Being of tender years, the actors were not of the generation that read Tolkien’s book as a matter-of-course, but their parents sometimes were. Dominic Monaghan’s father, a die-hard fan, bought him The Hobbit for his thirteenth birthday, and The Lord of the Rings the following Christmas. Even so, he found it hard to immerse himself in the all-enveloping world of Middle-earth. It was something he only managed later, while traveling back and forth on the train to London for auditions. Sean Astin admitted he’d only tried to read the book once he’d been asked to audition for the part of Sam, and even then somewhat selfishly, to see which scenes featured his character. Billy Boyd, was another one who didn’t read the book properly until he knew he had the part. And, like Astin, his perspective was skewed by knowing that he was to play Pippin.
What hooked Elijah Wood, who had never attempted to read the trilogy, was reading the script. “It just took me into another world.
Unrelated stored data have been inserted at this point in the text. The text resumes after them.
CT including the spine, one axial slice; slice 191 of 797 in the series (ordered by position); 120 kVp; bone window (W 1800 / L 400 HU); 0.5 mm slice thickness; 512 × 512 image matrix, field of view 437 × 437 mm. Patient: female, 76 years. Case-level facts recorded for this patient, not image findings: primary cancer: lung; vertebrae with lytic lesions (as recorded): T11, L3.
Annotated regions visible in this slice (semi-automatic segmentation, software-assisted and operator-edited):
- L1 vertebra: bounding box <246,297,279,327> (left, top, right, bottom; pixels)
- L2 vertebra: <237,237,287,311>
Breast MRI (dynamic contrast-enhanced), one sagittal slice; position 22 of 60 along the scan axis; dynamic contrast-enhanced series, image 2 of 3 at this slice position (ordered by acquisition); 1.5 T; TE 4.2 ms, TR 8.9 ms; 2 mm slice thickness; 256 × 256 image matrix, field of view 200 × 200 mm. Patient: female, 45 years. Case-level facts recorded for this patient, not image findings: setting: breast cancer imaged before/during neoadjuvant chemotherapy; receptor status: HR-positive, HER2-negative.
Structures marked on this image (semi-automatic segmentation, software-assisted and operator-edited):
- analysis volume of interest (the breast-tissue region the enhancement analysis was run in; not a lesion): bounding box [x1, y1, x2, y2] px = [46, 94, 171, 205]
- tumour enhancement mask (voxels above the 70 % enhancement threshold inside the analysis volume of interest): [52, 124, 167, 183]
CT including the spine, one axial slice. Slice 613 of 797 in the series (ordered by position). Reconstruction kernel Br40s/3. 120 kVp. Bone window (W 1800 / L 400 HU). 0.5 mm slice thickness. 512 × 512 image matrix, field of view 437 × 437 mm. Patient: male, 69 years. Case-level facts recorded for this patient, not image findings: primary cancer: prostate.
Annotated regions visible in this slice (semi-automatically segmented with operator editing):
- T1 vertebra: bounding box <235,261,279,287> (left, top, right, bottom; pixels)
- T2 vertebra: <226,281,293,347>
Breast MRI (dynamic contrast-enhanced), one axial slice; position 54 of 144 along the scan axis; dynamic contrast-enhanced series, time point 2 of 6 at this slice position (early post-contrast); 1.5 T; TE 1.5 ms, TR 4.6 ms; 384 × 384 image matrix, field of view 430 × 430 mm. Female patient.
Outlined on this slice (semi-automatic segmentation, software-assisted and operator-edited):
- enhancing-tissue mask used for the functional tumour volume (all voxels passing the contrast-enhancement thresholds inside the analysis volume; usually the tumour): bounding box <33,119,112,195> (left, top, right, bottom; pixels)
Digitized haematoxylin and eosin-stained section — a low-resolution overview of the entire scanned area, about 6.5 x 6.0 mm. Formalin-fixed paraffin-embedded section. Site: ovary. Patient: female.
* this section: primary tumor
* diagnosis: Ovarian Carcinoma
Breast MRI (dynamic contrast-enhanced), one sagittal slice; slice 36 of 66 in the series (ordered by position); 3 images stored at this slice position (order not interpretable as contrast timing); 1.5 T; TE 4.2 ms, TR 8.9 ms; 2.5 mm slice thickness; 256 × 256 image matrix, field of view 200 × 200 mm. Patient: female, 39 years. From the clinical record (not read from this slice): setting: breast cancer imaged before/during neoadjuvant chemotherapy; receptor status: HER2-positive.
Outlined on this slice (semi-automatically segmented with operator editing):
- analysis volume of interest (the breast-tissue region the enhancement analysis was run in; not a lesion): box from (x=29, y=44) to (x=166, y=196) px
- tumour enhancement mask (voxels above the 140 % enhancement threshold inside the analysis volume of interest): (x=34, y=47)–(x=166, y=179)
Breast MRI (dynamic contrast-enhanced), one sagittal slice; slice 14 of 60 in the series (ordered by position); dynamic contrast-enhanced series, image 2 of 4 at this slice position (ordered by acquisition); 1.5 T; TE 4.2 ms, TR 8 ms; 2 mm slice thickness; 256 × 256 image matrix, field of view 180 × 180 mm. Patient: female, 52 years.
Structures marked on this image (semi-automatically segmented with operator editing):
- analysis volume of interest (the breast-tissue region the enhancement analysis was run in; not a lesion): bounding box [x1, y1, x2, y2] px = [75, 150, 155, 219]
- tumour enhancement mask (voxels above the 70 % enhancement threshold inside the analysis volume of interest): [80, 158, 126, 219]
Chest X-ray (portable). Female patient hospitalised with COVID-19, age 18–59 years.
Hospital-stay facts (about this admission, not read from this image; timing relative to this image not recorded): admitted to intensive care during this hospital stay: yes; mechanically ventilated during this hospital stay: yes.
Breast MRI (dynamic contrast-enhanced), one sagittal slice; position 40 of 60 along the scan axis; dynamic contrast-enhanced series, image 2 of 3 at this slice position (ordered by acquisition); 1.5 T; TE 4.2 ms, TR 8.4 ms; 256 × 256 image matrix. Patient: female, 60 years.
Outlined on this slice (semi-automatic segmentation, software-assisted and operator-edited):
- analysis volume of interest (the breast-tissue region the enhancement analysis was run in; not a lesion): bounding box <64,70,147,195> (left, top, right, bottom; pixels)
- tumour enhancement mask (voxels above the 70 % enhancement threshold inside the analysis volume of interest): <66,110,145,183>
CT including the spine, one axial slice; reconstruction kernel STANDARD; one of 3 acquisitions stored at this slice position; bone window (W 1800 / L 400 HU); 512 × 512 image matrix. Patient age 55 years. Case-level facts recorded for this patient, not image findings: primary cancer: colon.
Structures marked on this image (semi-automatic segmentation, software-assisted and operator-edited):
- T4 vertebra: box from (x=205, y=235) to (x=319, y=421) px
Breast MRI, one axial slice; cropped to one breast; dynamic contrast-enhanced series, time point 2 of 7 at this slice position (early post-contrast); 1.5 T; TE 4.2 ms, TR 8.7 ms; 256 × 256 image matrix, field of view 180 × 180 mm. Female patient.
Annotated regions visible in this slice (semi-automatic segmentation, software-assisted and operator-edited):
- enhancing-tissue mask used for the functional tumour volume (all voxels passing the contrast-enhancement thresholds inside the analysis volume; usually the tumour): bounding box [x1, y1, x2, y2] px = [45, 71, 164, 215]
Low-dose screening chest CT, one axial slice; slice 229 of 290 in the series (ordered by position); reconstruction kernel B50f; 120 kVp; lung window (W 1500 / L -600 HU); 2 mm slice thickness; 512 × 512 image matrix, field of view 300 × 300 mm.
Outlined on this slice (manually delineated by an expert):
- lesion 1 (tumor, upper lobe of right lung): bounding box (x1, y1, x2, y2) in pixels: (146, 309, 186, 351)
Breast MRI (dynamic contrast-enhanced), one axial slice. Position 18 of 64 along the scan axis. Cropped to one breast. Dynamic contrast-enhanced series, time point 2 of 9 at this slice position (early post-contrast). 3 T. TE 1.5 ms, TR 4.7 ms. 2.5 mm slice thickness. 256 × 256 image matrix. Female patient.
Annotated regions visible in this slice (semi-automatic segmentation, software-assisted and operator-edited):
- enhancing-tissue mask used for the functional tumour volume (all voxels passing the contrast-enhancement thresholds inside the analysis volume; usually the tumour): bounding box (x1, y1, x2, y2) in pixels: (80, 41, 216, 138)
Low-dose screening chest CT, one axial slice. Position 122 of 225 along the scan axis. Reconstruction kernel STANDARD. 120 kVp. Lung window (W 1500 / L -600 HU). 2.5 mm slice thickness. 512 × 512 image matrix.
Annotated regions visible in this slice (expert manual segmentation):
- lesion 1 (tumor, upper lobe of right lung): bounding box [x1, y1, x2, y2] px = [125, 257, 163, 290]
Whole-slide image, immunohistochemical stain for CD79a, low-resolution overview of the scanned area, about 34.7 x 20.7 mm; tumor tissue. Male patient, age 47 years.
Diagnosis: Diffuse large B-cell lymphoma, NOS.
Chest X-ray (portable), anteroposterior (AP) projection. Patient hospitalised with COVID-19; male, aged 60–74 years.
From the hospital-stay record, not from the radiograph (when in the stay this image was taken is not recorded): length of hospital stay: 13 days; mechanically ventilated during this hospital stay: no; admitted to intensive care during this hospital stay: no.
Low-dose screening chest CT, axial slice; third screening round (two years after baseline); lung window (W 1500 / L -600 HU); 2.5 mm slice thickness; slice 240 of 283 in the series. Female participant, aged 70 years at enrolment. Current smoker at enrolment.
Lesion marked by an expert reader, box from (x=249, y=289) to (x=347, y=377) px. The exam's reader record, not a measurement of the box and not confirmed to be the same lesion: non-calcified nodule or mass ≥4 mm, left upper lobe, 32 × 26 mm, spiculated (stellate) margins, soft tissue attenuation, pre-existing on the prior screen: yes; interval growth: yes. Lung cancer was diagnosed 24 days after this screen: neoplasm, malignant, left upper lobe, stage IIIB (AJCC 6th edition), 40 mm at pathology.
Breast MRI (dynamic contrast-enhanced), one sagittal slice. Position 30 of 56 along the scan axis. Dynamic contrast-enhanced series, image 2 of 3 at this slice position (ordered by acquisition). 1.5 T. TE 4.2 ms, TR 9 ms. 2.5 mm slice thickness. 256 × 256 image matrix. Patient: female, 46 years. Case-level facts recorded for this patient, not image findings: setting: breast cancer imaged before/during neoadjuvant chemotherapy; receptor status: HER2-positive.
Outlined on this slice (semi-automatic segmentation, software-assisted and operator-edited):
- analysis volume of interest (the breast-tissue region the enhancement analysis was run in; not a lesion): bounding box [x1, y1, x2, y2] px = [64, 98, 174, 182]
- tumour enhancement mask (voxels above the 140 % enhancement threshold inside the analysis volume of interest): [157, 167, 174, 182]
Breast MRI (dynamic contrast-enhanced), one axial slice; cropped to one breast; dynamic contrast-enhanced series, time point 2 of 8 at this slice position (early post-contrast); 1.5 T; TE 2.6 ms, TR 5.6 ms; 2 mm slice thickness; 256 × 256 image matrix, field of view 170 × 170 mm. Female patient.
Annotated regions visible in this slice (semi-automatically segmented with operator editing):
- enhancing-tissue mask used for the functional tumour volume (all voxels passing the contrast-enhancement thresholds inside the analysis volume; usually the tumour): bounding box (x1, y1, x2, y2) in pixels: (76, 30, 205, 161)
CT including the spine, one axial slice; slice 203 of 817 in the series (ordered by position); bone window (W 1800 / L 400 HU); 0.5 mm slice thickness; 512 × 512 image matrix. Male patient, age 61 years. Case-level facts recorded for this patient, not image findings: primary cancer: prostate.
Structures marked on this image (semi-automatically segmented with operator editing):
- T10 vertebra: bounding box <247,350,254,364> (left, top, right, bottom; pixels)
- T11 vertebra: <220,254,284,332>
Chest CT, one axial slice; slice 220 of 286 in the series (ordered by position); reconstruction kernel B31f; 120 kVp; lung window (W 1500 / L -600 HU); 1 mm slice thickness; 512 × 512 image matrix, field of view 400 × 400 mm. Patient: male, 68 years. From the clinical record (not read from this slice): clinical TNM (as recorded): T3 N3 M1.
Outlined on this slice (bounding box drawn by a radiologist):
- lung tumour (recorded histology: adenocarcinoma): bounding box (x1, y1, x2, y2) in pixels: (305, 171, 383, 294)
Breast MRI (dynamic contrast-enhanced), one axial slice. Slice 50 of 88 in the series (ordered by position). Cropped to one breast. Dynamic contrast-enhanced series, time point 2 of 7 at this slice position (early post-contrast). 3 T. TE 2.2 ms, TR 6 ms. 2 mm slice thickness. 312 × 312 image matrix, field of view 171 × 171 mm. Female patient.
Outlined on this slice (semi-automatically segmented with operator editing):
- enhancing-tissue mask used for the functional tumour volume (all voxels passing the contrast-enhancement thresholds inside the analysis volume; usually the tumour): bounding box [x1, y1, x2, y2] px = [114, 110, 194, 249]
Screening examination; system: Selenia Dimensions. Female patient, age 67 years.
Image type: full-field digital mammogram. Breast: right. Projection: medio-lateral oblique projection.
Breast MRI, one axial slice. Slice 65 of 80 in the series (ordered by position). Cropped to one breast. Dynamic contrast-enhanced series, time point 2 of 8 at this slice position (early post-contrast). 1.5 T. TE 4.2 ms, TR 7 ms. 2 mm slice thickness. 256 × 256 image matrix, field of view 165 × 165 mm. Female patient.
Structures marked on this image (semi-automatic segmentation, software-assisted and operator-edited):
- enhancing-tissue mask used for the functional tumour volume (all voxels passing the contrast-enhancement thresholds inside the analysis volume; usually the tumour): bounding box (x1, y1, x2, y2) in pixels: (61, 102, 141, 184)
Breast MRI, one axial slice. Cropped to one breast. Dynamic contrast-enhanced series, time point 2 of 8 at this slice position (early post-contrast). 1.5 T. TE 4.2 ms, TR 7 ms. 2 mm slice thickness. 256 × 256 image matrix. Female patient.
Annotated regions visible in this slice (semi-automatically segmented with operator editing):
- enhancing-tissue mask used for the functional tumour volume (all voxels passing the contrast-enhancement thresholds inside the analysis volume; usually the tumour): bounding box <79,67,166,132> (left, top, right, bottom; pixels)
It freaked me out. I remember driving home after reading it and I was expecting Orcs and things to be following me.” Something similar happened during filming, when Elijah Wood was shooting a scene with Sir Ian McKellen, who plays Gandalf. “It was just a pick-up of a scene, but suddenly I thought, ‘Oh my God, I’m listening to Gandalf and he’s telling me about the history of the Ring.’ And I’ve never done that before. But there were many moments like that in the film, because everything was portrayed in such a realistic way. Every actor became their character.”
The final word on the experience of playing Hobbits, however, goes to Dominic Monaghan:
“Hobbits have a real innocence. They love wholesome things and they enjoy good food, good living and great company. They are people who embrace life. All four of us were like Hobbits at the start of the process, we’re probably more so now.”